Magna Optimistic About Indian Market’s Pockets Of Opportunity

Magna Optimistic About Indian Market’s Pockets Of Opportunity

Magna International Optimistic Indian Market Pockets Opportunity General Motors mobility technology company

Notwithstanding the negative impact Magna International has had this year owing to the global automotive meltdown and a fairly long worker’s strike at General Motors – its largest customer in the US – the Indian business of the mobility technology company is in a fairly good shape

During the announcement of its third-quarter sales in November this year, the company informed that it has lowered its financial outlook for the current year, with an estimated revenue impact of $ 500 mn for 2019.

In one his recent visits to India, Auto Tech Review spoke to Deval Desai, Vice-President and Country Head, Magna India and Executive Director, Business Development, Magna International, for his perspective on the market, and opportunities for future growth.


Despite the current slowdown, Desai believes India continues to possess strong buying power, and with the median age of 25 years, there will continue to be demand for automobiles in the near-to-long term. For now, the focus is on “hunkering down, controlling what we can, and doing the right things”, said Desai.

Desai’s confidence on the India operations stems from the fact that the company has planned well for this market, and that it continues to find pockets of opportunity in an industry that is witnessing one of its deepest slowdowns in decades. Manufacturing was one of the key pillars in Magna’s India strategy – it has 12 manufacturing/ assembly units in India at present – but it has also been steadily growing its engineering capabilities in this market, which boasts of a strong engineering talent pool.

The company now has four engineering centres in India, including one for Magna Electronics in Pune. In less than a year, this engineering centre has grown to house 160 engineers, who work on advanced driver assistance systems (ADAS) and other electronics related programmes. Desai confirmed the centre will recruit more engineers this calendar year. The seat development team is now 210 engineers strong, and the exteriors team continues to grow promisingly as well.

There are two clear benefits from an engineering perspective, explained Desai – one, India produces good engineers with good basic computing skills, software writing skills and math skills. Secondly, Magna has ensured development continues 24/7 by using a time compression method – when an engineer in Troy goes home, he stores his work in the server for the Indian team to pick it up and take it forward.

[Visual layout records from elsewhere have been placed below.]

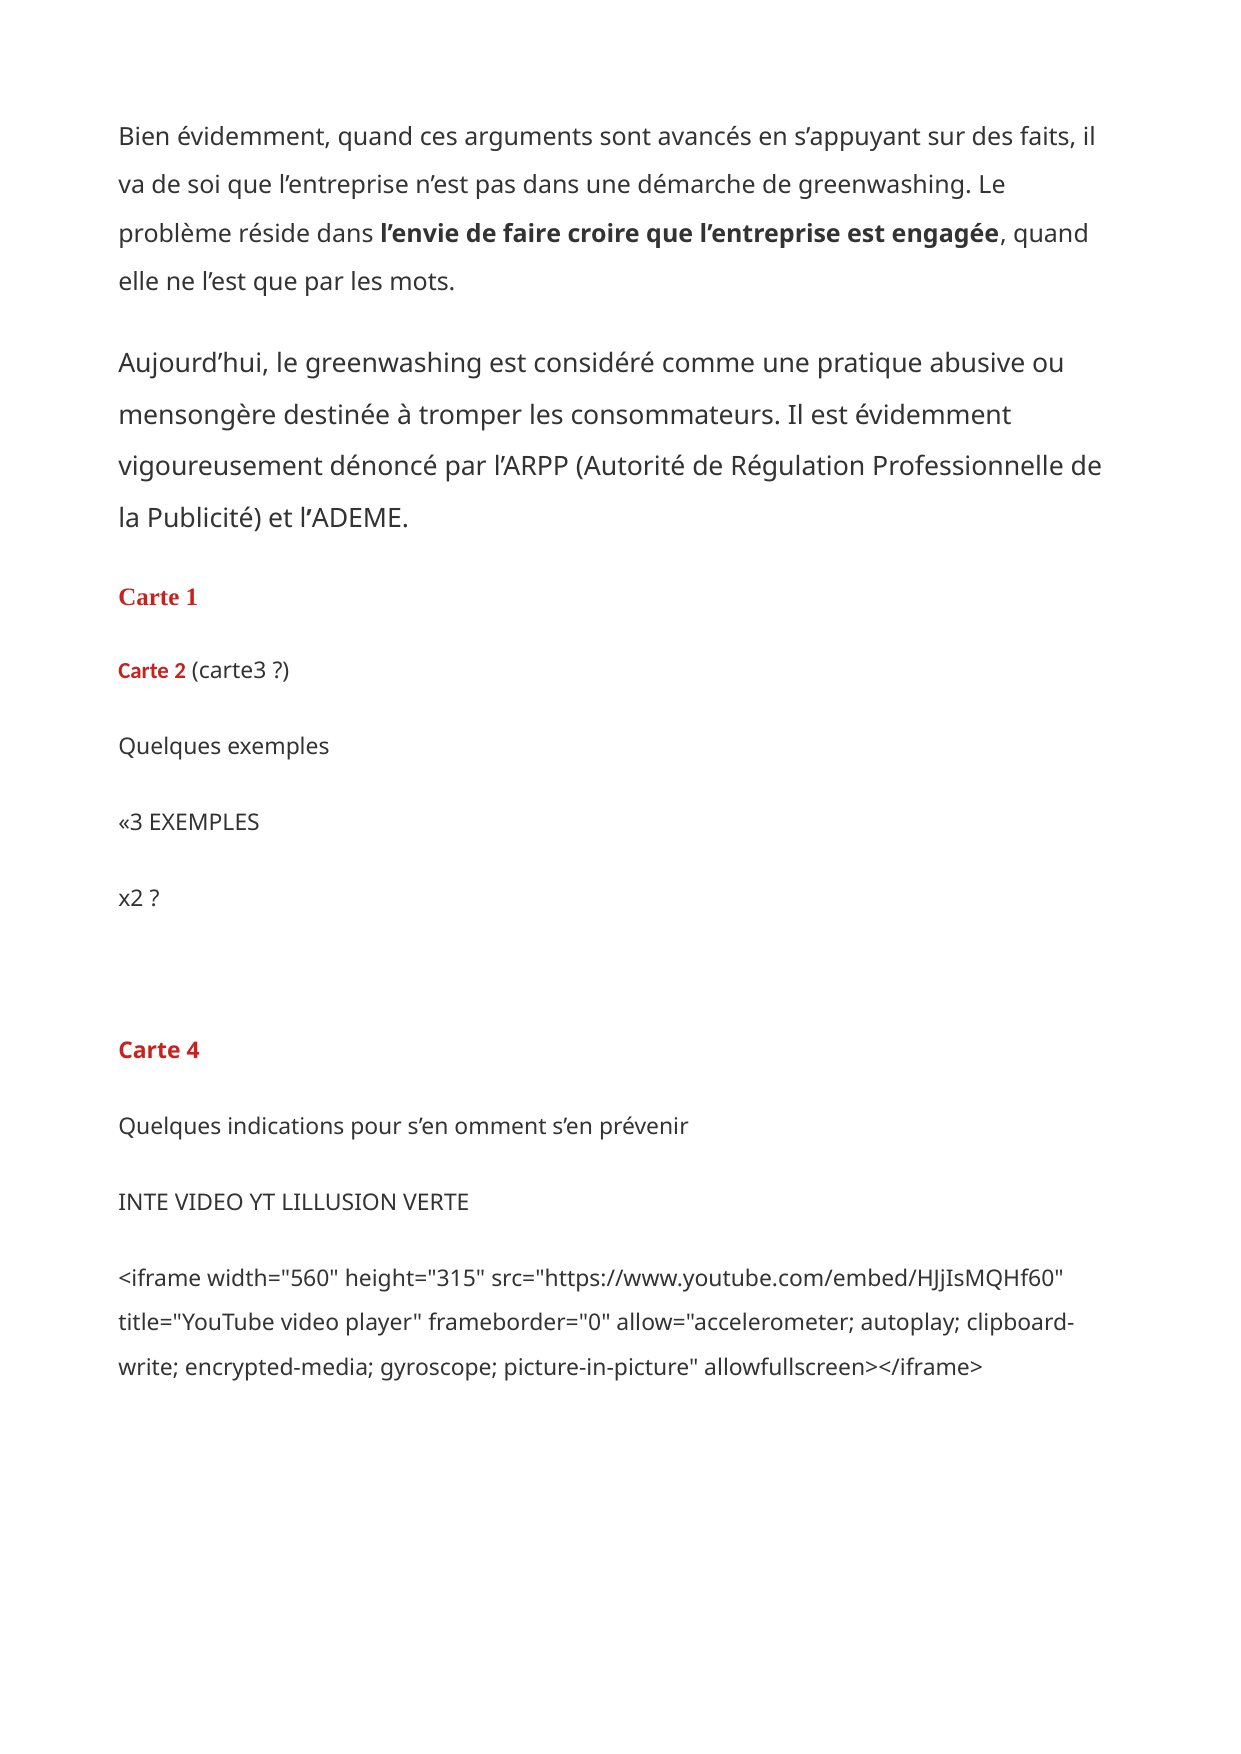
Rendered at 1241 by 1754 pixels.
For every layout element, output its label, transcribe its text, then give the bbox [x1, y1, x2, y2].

text Carte 4 [118, 1034, 1122, 1065]
text <iframe width="560" height="315" src="https://www.youtube.com/embed/HJjIsMQHf60" title="YouTube video player" frameborder="0" allow="accelerometer; autoplay; clipboard-write; encrypted-media; gyroscope; picture-in-picture" allowfullscreen></iframe> [118, 1262, 1122, 1382]
text Carte 2 (carte3 ?) [118, 654, 1122, 685]
text «3 EXEMPLES [118, 806, 1122, 837]
text Quelques indications pour s’en omment s’en prévenir [118, 1110, 1122, 1141]
text Carte 1 [118, 582, 1122, 611]
text INTE VIDEO YT LILLUSION VERTE [118, 1186, 1122, 1217]
text x2 ? [118, 882, 1122, 913]
text Quelques exemples [118, 730, 1122, 761]
text Aujourd’hui, le greenwashing est considéré comme une pratique abusive ou mensongère destinée à tromper les consommateurs. Il est évidemment vigoureusement dénoncé par l’ARPP (Autorité de Régulation Professionnelle de la Publicité) et l’ADEME. [118, 344, 1122, 535]
text Bien évidemment, quand ces arguments sont avancés en s’appuyant sur des faits, il va de soi que l’entreprise n’est pas dans une démarche de greenwashing. Le problème réside dans l’envie de faire croire que l’entreprise est engagée, quand elle ne l’est que par les mots. [118, 118, 1122, 298]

In the current scenario, OEMs can sustain good sales only when they have frequent refreshes of its products. The ability to be able to refresh the exterior look or add more features more frequently helps them keep their products in sync with market expectations. So, when a 36-month product development cycle is to be completed in a 20-month time frame, time compression really makes a big difference, said Desai, who believes time compression would be a key tool in the future.


India’s quest to introduce stringent safety norms offers Magna interesting opportunities in the areas of auto-dimming mirrors and rear view cameras. Some of the solutions or technologies might be imported owing to relatively low volumes, but there is good opportunity to localise them, should OEMs decide to introduce such technologies in the market.

Desai spoke of the infinity mirror as an example. The infinity mirror essentially replaces the traditional bezel around the IRVM’s (inside rear view mirror) perimeter with a highly polished, precision-ground glass edge. Compared to a conventional mirror, the elimination of the bezel reduces forward obstruction by decreasing the overall mirror size by 24 %, while the buttons commonly located in mirror bezels are replaced with touchscreen style buttons on the glass surface.

The other solution Desai feels consumers in India certainly needs is the rear view camera, yet another solution that Magna supplies to Honda. Addressing blind zones is yet another pocket of opportunity for Desai. The camera mirror system (CMS), for example, is a concept that could catch the fancy of many OEMs in the near term. Earlier this year, Honda had announced that its ‘E’ electric vehicle will be fitted with cameras instead of door mirrors on every variant. Similar solutions can be found on the Audi E-Tron electric SUV (virtual door mirrors) as well as some Lexus models.

The challenge, however, is with the displays inside the cabin, said Desai. That’s an area that continues to be developed and explored. In the meantime, camera and mirror systems will continue to see a lot of changes. They will continue to get smaller, miniaturised, offer more fidelity, build more capability to see at night, try to mitigate dust & snow, and build further surround view capabilities.


In recent times, the company has been able to diversify and acquire new customers in the Indian market. Magna’s next big target is Maruti Suzuki and Desai confirmed they continue to have discussions with the country’s leading car manufacturer. In the meantime, it continues to build its engineering capabilities in the market with an objective of delivering solutions for the global automotive markets.